Readjustment to food is going well thus far. It's been nice to reconnect with old classics and to rediscover foods I had forgotten all about (pesto, portabellas, peanut butter). I give it another few weeks before I find myself seeking out Korean food.

The ball of life keeps on rolling I suppose, though to some extent I feel as though I have gone back in time, reverted to a stage of my life before all this happened. Suddenly I'm back in the food service industry, living at home, going to classes at UGA, hanging out with old friends. As the days pass the whole past year seems progressively shorter and more dream-like. It’s easy to feel as though nothing ever happened. I feel so familiar with something that I cannot see, I have urges to speak an irrelevant language that is real to practically no one around me, and the people that I know so well have suddenly all vanished before my eyes. I feel intensely different, especially in contrast to a familiar setting, yet all the reasons why are distant from me and incomprehensible to anyone else.

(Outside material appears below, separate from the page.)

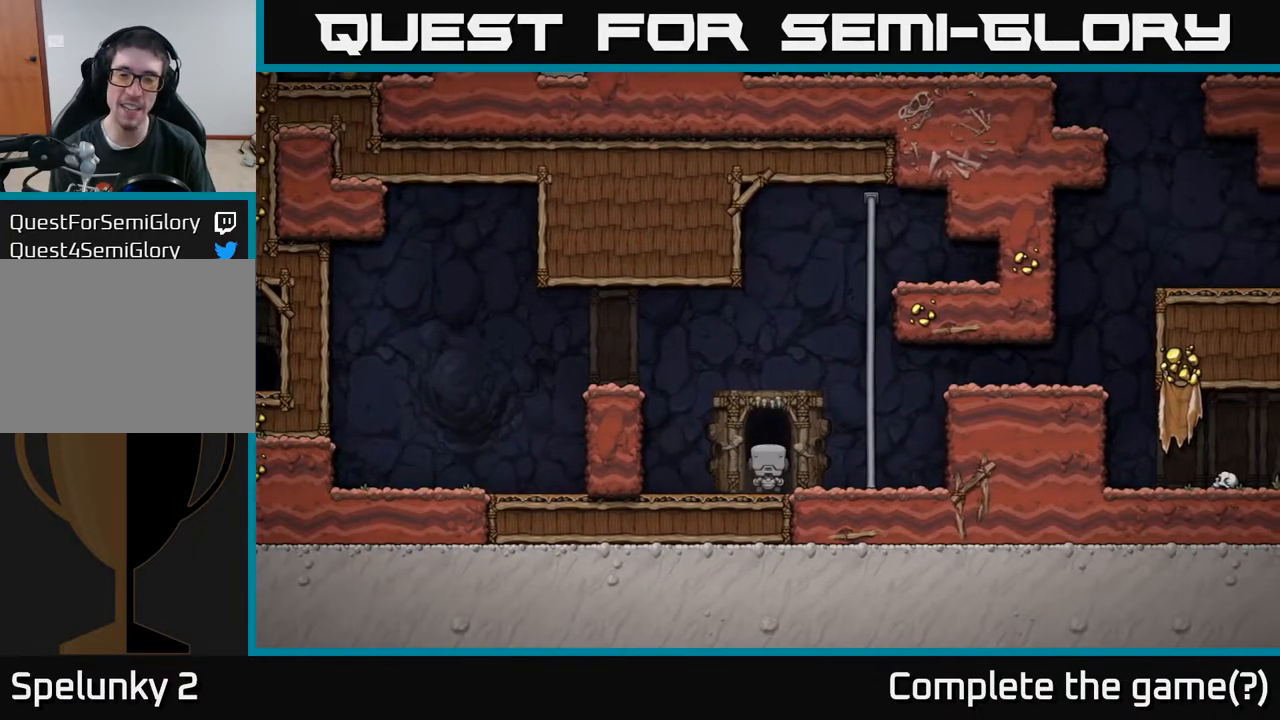
{"buttons": [], "left_stick": "center", "right_stick": "center", "events": [[117, "L2", "up"]]}
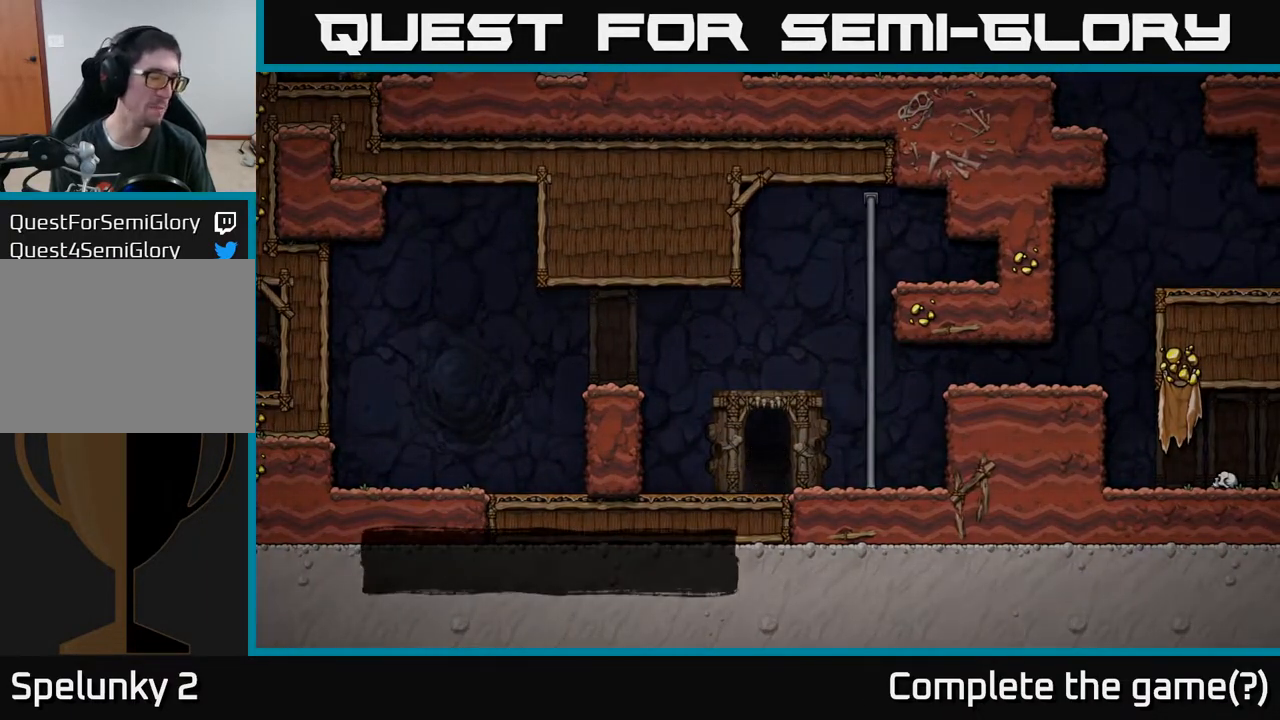
{"buttons": [], "left_stick": "center", "right_stick": "center", "events": []}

But there are new beginnings and adventures that are not so obvious yet present nonetheless. I am starting a new job, my core courses, and moving into my first apartment. I have a rough few months of adjustment ahead of me and a rough two years of learning before I graduate, but my “junior year” abroad has irrefutably not been in vain. Though the education may have been throwaway credits, I walk away with valuable life experience and connections that will last me until I die. I have crossed an intense and trying bridge and lived to tell about it, and now I am ready for the rest of my life.